The official ICS classification system (IPSC Classification System) allows athletes to be ranked both nationally and internationally based on previous results. Competitors are ranked from top to bottom as either Grand Master, Master, A, B, C or D. This way, shooters can measure progress and compare themselves with other shooters of the same classification in the match results. A classification is division-specific, and an athlete may, therefore, have different classifications in different divisions.

To be classified, you must first register an ICS alias which must be used when signing up for matches. An athlete is then classified within a division after the 4 first classification results. A classification result can be achieved in three ways:
- By shooting a standardized CLS stage (Classifier Stage), for example on a club training.
- By competing in a match containing a standardized CLS stage.
- By competing in a "classification match", which means a level 3 match with at least 10 participants within the division, and where at least 30% of the participants in that division already are classified. (A classification match does not have to contain a CLS stage.)

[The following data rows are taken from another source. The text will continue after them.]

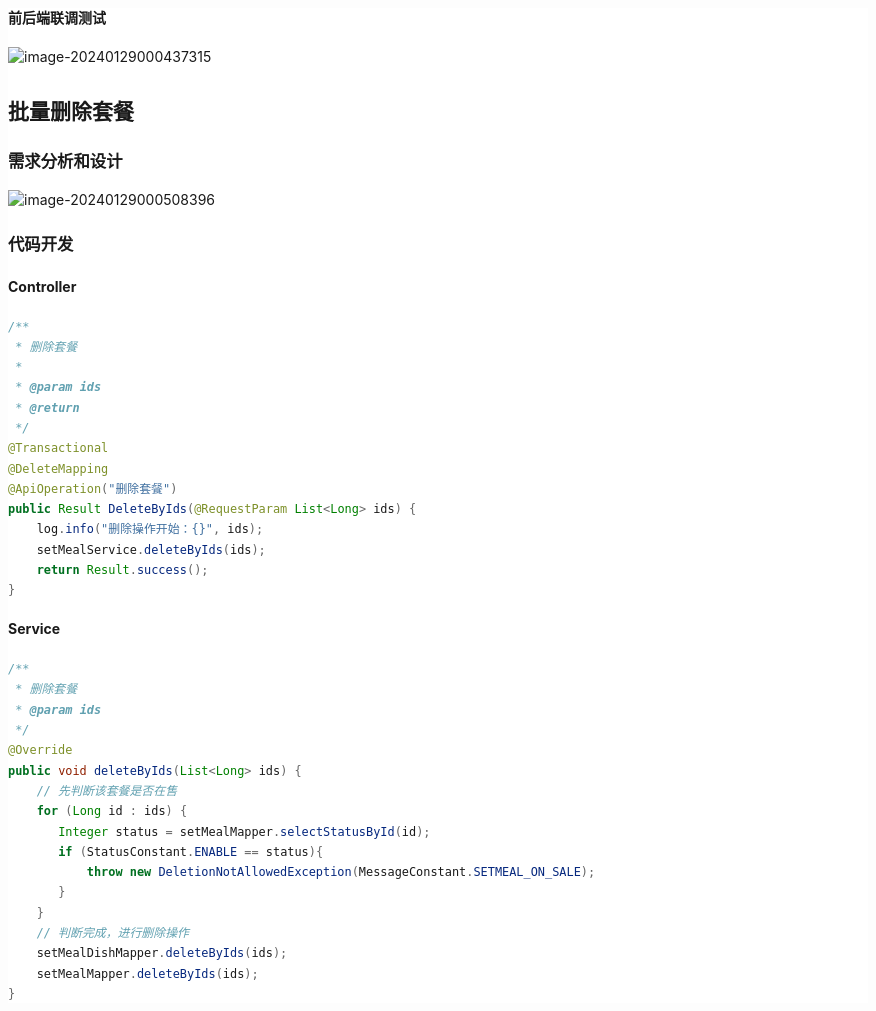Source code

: #### 前后端联调测试

![image-20240129000437315](%E8%8B%8D%E7%A9%B9%E5%A4%96%E5%8D%96.assets/image-20240129000437315.png)

## 批量删除套餐

### 需求分析和设计

![image-20240129000508396](%E8%8B%8D%E7%A9%B9%E5%A4%96%E5%8D%96.assets/image-20240129000508396.png)

### 代码开发

#### Controller

```java
/**
 * 删除套餐
 *
 * @param ids
 * @return
 */
@Transactional
@DeleteMapping
@ApiOperation("删除套餐")
public Result DeleteByIds(@RequestParam List<Long> ids) {
    log.info("删除操作开始：{}", ids);
    setMealService.deleteByIds(ids);
    return Result.success();
}
```

#### Service

```java
/**
 * 删除套餐
 * @param ids
 */
@Override
public void deleteByIds(List<Long> ids) {
    // 先判断该套餐是否在售
    for (Long id : ids) {
       Integer status = setMealMapper.selectStatusById(id);
       if (StatusConstant.ENABLE == status){
           throw new DeletionNotAllowedException(MessageConstant.SETMEAL_ON_SALE);
       }
    }
    // 判断完成，进行删除操作
    setMealDishMapper.deleteByIds(ids);
    setMealMapper.deleteByIds(ids);
}
```

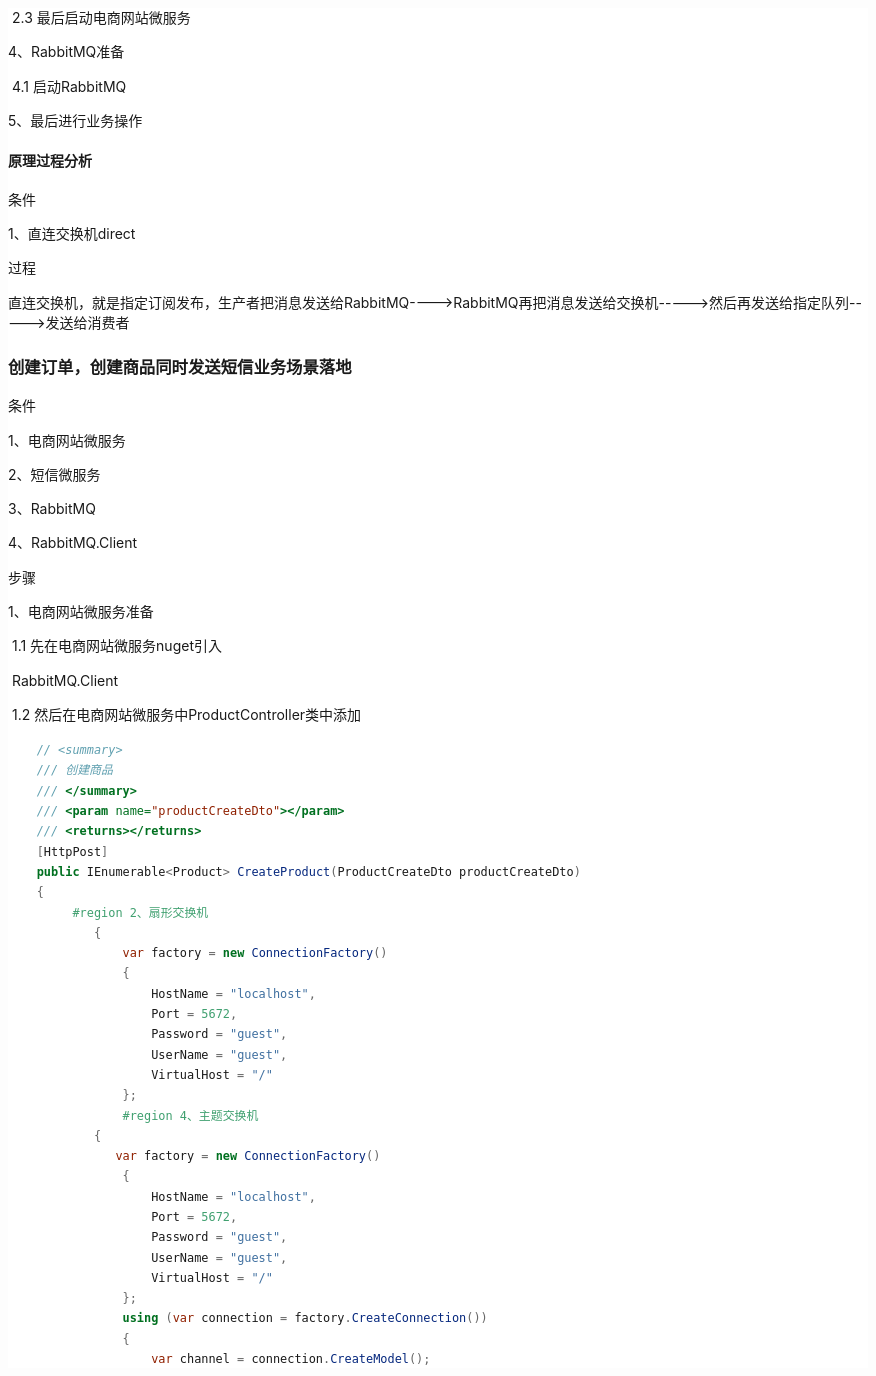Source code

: ​      2.3 最后启动电商网站微服务

4、RabbitMQ准备

​	4.1 启动RabbitMQ

5、最后进行业务操作

#### 原理过程分析

条件

1、直连交换机direct

过程

直连交换机，就是指定订阅发布，生产者把消息发送给RabbitMQ---->RabbitMQ再把消息发送给交换机----->然后再发送给指定队列----->发送给消费者

### 创建订单，创建商品同时发送短信业务场景落地

条件

1、电商网站微服务

2、短信微服务

3、RabbitMQ

4、RabbitMQ.Client

步骤

1、电商网站微服务准备

​    1.1 先在电商网站微服务nuget引入

​			RabbitMQ.Client

​	1.2 然后在电商网站微服务中ProductController类中添加

```c#
	// <summary>
    /// 创建商品
    /// </summary>
    /// <param name="productCreateDto"></param>
    /// <returns></returns>
    [HttpPost]
    public IEnumerable<Product> CreateProduct(ProductCreateDto productCreateDto)
    {
    	 #region 2、扇形交换机
            {
                var factory = new ConnectionFactory()
                {
                    HostName = "localhost",
                    Port = 5672,
                    Password = "guest",
                    UserName = "guest",
                    VirtualHost = "/"
                };
                #region 4、主题交换机
            {
               var factory = new ConnectionFactory()
                {
                    HostName = "localhost",
                    Port = 5672,
                    Password = "guest",
                    UserName = "guest",
                    VirtualHost = "/"
                };
                using (var connection = factory.CreateConnection())
                {
                    var channel = connection.CreateModel();
```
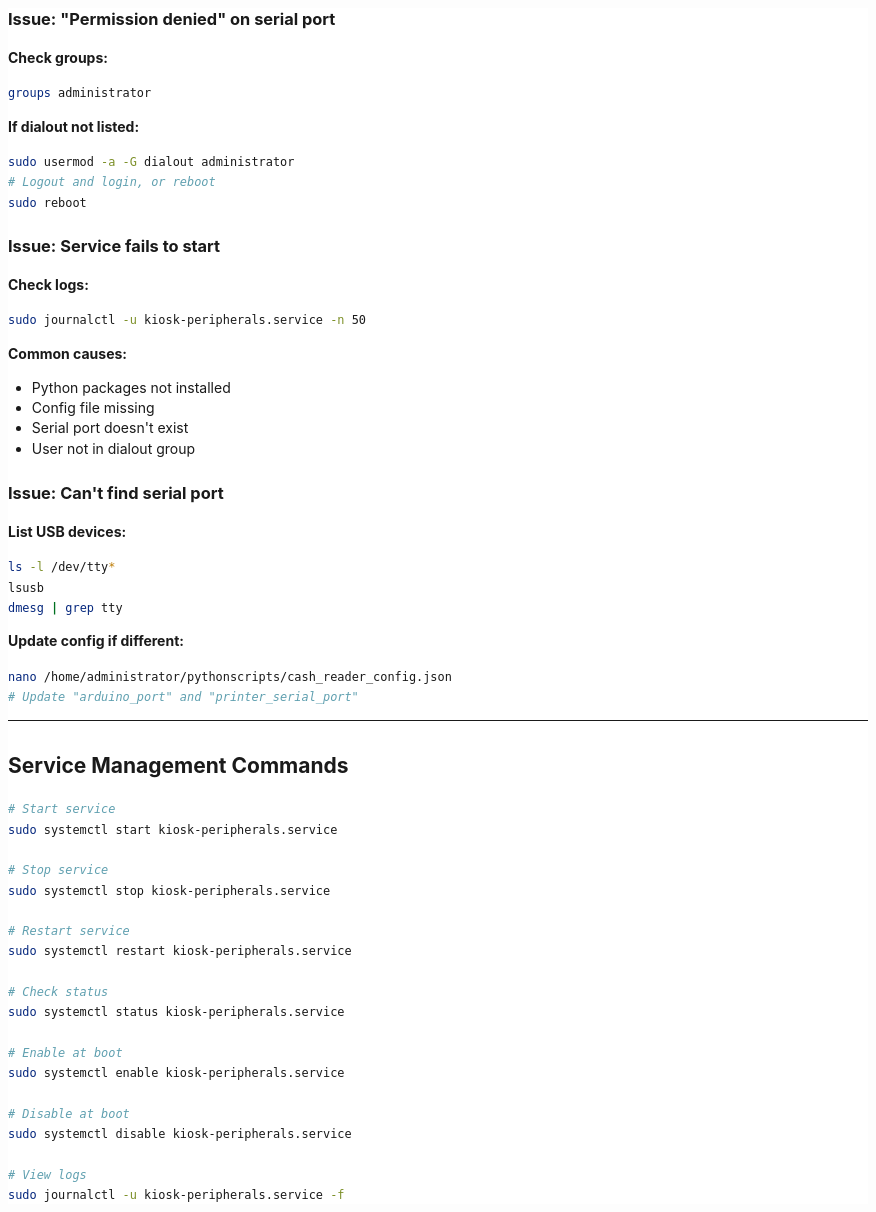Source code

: ### Issue: "Permission denied" on serial port

**Check groups:**
```bash
groups administrator
```

**If dialout not listed:**
```bash
sudo usermod -a -G dialout administrator
# Logout and login, or reboot
sudo reboot
```

### Issue: Service fails to start

**Check logs:**
```bash
sudo journalctl -u kiosk-peripherals.service -n 50
```

**Common causes:**
- Python packages not installed
- Config file missing
- Serial port doesn't exist
- User not in dialout group

### Issue: Can't find serial port

**List USB devices:**
```bash
ls -l /dev/tty*
lsusb
dmesg | grep tty
```

**Update config if different:**
```bash
nano /home/administrator/pythonscripts/cash_reader_config.json
# Update "arduino_port" and "printer_serial_port"
```

---

## Service Management Commands

```bash
# Start service
sudo systemctl start kiosk-peripherals.service

# Stop service
sudo systemctl stop kiosk-peripherals.service

# Restart service
sudo systemctl restart kiosk-peripherals.service

# Check status
sudo systemctl status kiosk-peripherals.service

# Enable at boot
sudo systemctl enable kiosk-peripherals.service

# Disable at boot
sudo systemctl disable kiosk-peripherals.service

# View logs
sudo journalctl -u kiosk-peripherals.service -f
```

Once initial classification has been achieved, the classification will be updated based on the average of the 4 best of the 8 last results. The ICS system is dynamic, and can change based on the results being reported. For example, a result from a CLS stage will at any given time be calculated based on the highest hit factor ever shot for that particular CLS stage. In order to maintain their classification, an athlete each calendar year at least have to achieve a result in either one classification match or two CLS stages.

| Class | Percent |
|---|---|
| Grand Master | 95–100% |
| Master | 85–94.9% |
| A | 75–84.9% |
| B | 60–74.9% |
| C | 40–59.9% |
| D | 2–40% |

IPSC Rating.com is a third party multiplayer Elo rating service based on performance in actual competitions and advanced rating algorithms. Results from IPSC level 3, 4 and 5 matches plus major USPSA matches are processed, with the last IPSC World Shoot as the most trusted and representative source. Scores of competitors in other matches are compared to known "key competitors" who are already rated to achieve global rating percents. To be ranked one must compete in at least two level 3 matches, and old results will expire if they are not updated with following matches.